Glen and Randa is a 1971 American post-apocalyptic science fiction drama film directed by Jim McBride. It was co-written by McBride, Lorenzo Mans and Rudy Wurlitzer. McBride made the film for $480,000 with an obscure cast including Steve Curry, Shelley Plimpton, Woodrow Chambliss and Gary Goodrow.

==Synopsis==
Decades after a nuclear war has devastated the Earth and left the survivors as scavengers, a young couple named Glen and Randa, who come from a close knit tribe in a rural area, set out to discover the remains of the world that came before them. They know nothing of the outside world, except that Glen has read about and seen pictures of a great city in some old comic books and he and Randa set out to find this city.

==Cast==
- Steve Curry as Glen (as Steven Curry)
- Shelley Plimpton as Randa
- Woodrow Chambliss as Sidney Miller
- Garry Goodrow as Magician

==Reception==
The movie received generally favorable reviews.
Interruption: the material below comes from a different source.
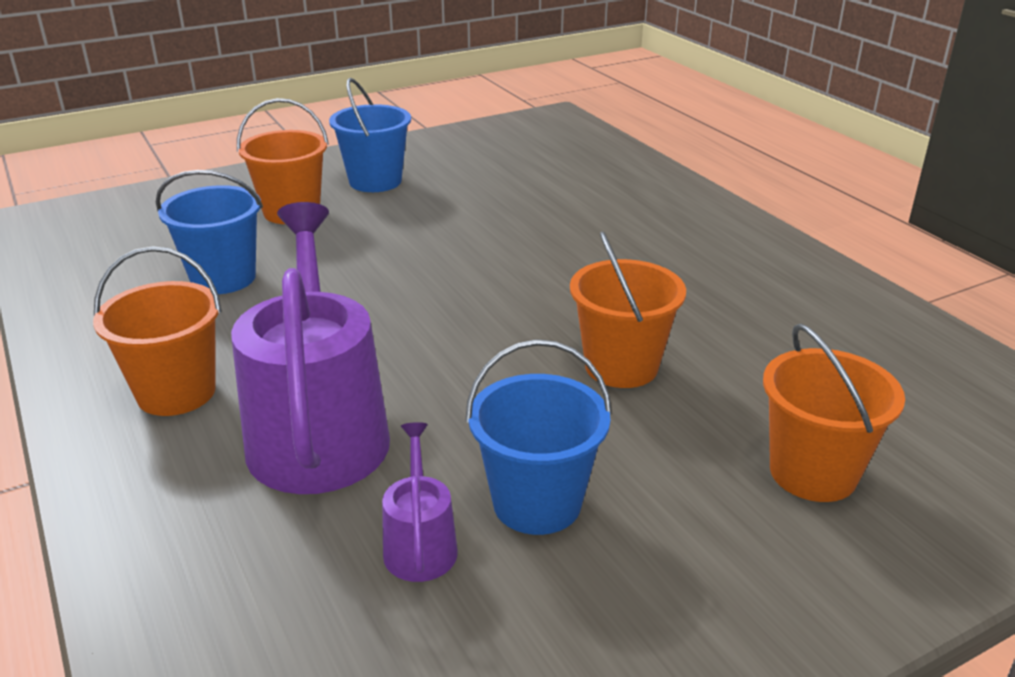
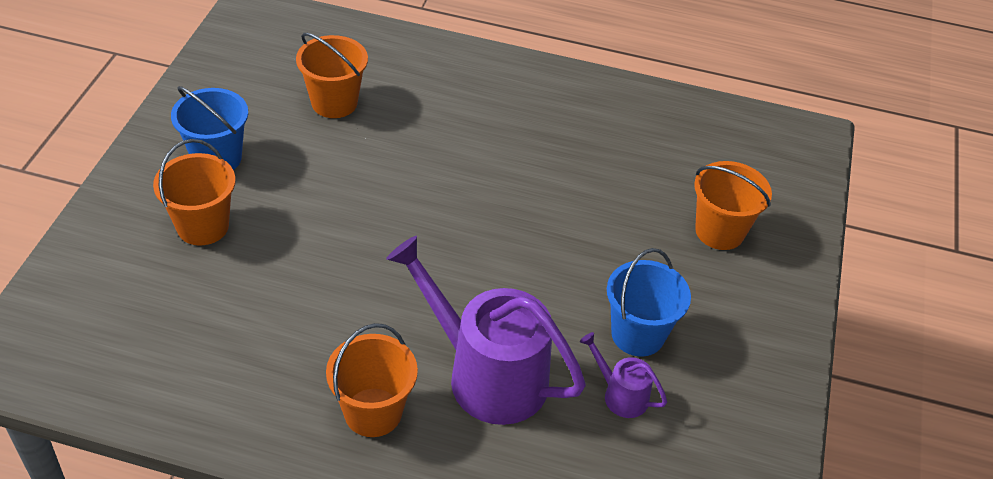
camera: 50 degrees left, 15 degrees up
blue bucket [156,170,263,294] -> none
orange bucket [570,231,686,388] -> orange bucket moved to [296,33,368,118]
Time magazine rated the movie one of the top 10 of 1971 and stated, “'Glen and Randa' is one of the best and most original American films of the year". Time magazine also wrote, "there is no disputing his distinctive cinematic flair or the definitive excellence of his relatively unknown actors". The New York Times stated, Glen and Randa' is neither a successful nor an entertaining movie, but it is sober, and what mind it has is high. Thus I'm completely mystified by the X rating that has been attached to it, apparently because of its nudity and love-making. They might be thought obscene only by stretching a censor's imagination."